__Exercise details__:
Output only an exact transcription of the line containing "You can unfreeze" and all lines that follow it in the data below.

[Collection entries]
::::::::::

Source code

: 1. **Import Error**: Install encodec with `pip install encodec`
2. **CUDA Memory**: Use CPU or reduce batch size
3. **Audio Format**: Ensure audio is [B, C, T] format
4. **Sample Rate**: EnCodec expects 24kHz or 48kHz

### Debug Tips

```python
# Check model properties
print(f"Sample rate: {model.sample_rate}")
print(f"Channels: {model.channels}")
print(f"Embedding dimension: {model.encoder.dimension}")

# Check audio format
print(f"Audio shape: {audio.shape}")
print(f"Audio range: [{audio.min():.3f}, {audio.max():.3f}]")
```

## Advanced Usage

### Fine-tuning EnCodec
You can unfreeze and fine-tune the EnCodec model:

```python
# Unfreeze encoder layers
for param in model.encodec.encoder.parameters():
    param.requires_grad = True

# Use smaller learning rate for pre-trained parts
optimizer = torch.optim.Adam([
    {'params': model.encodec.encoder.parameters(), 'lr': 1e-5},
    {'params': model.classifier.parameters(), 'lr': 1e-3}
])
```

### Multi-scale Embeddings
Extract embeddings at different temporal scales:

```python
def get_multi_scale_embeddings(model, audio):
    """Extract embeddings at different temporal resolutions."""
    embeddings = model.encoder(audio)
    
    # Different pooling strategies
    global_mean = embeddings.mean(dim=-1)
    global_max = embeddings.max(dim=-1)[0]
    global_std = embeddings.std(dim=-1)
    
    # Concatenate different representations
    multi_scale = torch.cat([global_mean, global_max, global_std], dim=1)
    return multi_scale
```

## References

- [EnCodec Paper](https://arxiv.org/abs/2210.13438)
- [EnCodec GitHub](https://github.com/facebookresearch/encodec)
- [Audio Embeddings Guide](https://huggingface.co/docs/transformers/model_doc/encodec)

::::::::::

__Output below__:
You can unfreeze and fine-tune the EnCodec model:

```python
# Unfreeze encoder layers
for param in model.encodec.encoder.parameters():
    param.requires_grad = True

# Use smaller learning rate for pre-trained parts
optimizer = torch.optim.Adam([
    {'params': model.encodec.encoder.parameters(), 'lr': 1e-5},
    {'params': model.classifier.parameters(), 'lr': 1e-3}
])
```

### Multi-scale Embeddings
Extract embeddings at different temporal scales:

```python
def get_multi_scale_embeddings(model, audio):
    """Extract embeddings at different temporal resolutions."""
    embeddings = model.encoder(audio)
    
    # Different pooling strategies
    global_mean = embeddings.mean(dim=-1)
    global_max = embeddings.max(dim=-1)[0]
    global_std = embeddings.std(dim=-1)
    
    # Concatenate different representations
    multi_scale = torch.cat([global_mean, global_max, global_std], dim=1)
    return multi_scale
```

## References

- [EnCodec Paper](https://arxiv.org/abs/2210.13438)
- [EnCodec GitHub](https://github.com/facebookresearch/encodec)
- [Audio Embeddings Guide](https://huggingface.co/docs/transformers/model_doc/encodec)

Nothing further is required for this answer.